Speaking of compression, X-Plane doesn’t compress all textures…even if “texture compression” is on, we leave uncompressed certain textures that are flagged. A rough list:
- Most textures in the sky, like clouds and color stripes, have a lot of alpha and get wrecked by compression. They get exempted.
- Anything related to the 2-d panel, maps, and the UI get exempted.
- Some of the overlays like rain and snow, smoke puffs, and lights.
- Taxiway signs get exempted…S3TC does a number on letters and numbers.
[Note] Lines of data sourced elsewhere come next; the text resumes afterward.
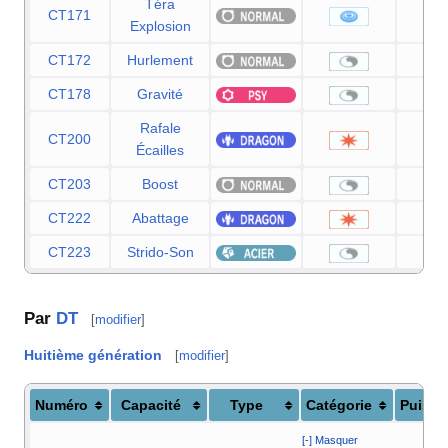
Téra
CT171
8
Explosion
CT172
Hurlement
CT178
Gravité
Rafale
CT200
2
Écailles
CT203
Boost
CT222
Abattage
6
CT223
Strido-Son
Par
DT
[
modifier
]
Huitième génération
[
modifier
]
Numéro
Capacité
Type
Catégorie
Puissa
[-] Masquer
Try this experiment: take three screen-shots (use ctlr-; to get a stable, clear view), with these settings:
- Extreme res, with tex compression
- Extreme res, without tex compression
- Very high res, without tex compression
Now consider the effect on VRAM. Each time you go down a texture resolution level, tex sizes are cut in half, and you cut VRAM use by a factor of 4.
If you use texture compression, you cut VRAM use by a factor of 4 for textures with alpha and a factor of 6 for textures without alpha. (Some textures are unaffected because they are internally marked as “never compress”.)
Now look at your visual results. I would argue two things:
- At extreme res, turning off texture compression doesn’t make the image a whole lot nicer. (It does make the machine a whole lot slower!)
- Texture compression is a lot nicer than going down a res level.
I suspect that if your machine can’t handle extreme res, you can get similar results running the whole experiment down one notch.
I think that almost everyone who has a limited machine is running with texture compression these days – we default with it on and it helps fps. I would only argue that any users who are running with a huge machine and compression off might consider turning it back on. It doesn’t hurt much and it does make the machine run faster.
(Even if you have a ton of VRAM, X-Plane can be limited by how fast texture data transfers from VRAM to the GPU, within the card. Texture compression helps this.)